■ Tarea
Según el texto sobre Qawi, ¿en qué fecha ingresó él a rehabilitación?

■ Texto de lectura
Su hermano Lawrence fue sentenciado a 20 años de prisión tras matar a su padre con un tubo de un metro en su casa, añadiendo un trauma inimaginable al peso que ya cargaban los 1.69 metros de Qawi. Mientras más brillaban los focos sobre él, más oscura se volvía su vida interior. Al prepararse para sus históricas batallas contra
Evander Holyfield, Qawi se describía a sí mismo en una depresión total, bebiendo todos los días. Para cuando enfrentó a
George Foreman en 1988, decía beberse una botella de whisky cada noche.
“Estaba en el clímax de mi locura,” afirmó Qawi. “Bebía por la noche y luego salía a correr para sudarlo. Estaba tan seguro de que podría noquear a Holyfield. Qué chiste.”
La derrota ante Foreman marcó su salida de la atención mediática en el boxeo, pero también fue la vía de escape hacia un nuevo comienzo, hacia el capítulo por el cual realmente deseaba ser recordado. La imagen de un Qawi de 222 libras recibiendo los demoledores golpes de Foreman provocaba tristeza, y las 15 peleas posteriores, la última en 1998, parecían otra trágica travesía por el lado más oscuro del boxeo.
Pero Qawi veía gran parte de ese periodo de forma distinta. El 30 de abril de 1990, cuatro días después de perder por decisión ante Mike Hunter, Qawi ingresó a rehabilitación y se mantuvo sobrio.
“Tuve que aprender de nuevo a ser un ser humano decente,” dijo en 1992. “Quería recuperar a mis hijos Dwight y Thomas. La mayor bendición de mi vida es que lo logré. Ahora tienen un padre limpio, sobrio, un padre que les mostrará el camino correcto.”
Qawi decía que “no podría vivir consigo mismo” si no intentaba un regreso, el cual hizo por segunda vez en 1997, meses antes de ser inducido al Salón de la Fama del Boxeo de Nueva Jersey. Aunque en tono casual alguna vez dijo que “pelearía con cualquiera”, nunca hizo campaña para grandes combates o por las bolsas millonarias de los pesos pesados de la época. Por sus propias palabras, parecía hacerlo solo para él mismo.

■ Entradas proporcionadas
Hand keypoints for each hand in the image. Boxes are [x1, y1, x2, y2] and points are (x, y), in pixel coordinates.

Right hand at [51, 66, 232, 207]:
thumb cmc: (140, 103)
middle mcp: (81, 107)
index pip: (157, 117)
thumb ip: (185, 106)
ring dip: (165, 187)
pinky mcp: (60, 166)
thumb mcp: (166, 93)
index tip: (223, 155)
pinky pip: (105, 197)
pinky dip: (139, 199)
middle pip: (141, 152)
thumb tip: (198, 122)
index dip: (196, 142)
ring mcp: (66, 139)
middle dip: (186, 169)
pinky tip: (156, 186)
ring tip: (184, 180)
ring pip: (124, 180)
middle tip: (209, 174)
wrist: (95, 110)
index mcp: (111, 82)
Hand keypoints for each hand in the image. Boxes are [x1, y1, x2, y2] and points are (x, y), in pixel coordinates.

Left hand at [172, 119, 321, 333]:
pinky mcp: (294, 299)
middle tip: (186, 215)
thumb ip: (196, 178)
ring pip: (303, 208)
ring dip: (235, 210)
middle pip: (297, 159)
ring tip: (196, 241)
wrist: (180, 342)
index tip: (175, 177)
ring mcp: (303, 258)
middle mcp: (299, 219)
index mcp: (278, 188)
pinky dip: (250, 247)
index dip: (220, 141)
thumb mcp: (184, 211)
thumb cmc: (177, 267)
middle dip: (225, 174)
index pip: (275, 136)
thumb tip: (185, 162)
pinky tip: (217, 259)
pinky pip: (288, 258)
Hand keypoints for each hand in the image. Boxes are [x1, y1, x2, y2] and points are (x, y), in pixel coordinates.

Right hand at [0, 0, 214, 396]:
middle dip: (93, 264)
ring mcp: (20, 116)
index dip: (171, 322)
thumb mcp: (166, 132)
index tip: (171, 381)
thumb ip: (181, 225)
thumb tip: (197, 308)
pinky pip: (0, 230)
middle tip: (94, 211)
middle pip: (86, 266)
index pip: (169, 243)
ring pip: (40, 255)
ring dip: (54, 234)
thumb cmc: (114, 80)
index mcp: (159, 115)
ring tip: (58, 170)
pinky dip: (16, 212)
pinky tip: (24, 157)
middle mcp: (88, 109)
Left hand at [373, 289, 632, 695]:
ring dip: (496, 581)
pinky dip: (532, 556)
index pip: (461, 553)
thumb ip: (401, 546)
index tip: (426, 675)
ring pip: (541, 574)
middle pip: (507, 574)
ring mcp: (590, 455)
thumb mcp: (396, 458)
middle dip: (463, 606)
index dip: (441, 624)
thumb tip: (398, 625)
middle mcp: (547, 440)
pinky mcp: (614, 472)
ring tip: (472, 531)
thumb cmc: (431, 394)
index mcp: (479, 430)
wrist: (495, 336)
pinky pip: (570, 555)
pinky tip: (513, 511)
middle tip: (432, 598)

■ Respuesta
El 30 de abril de 1990.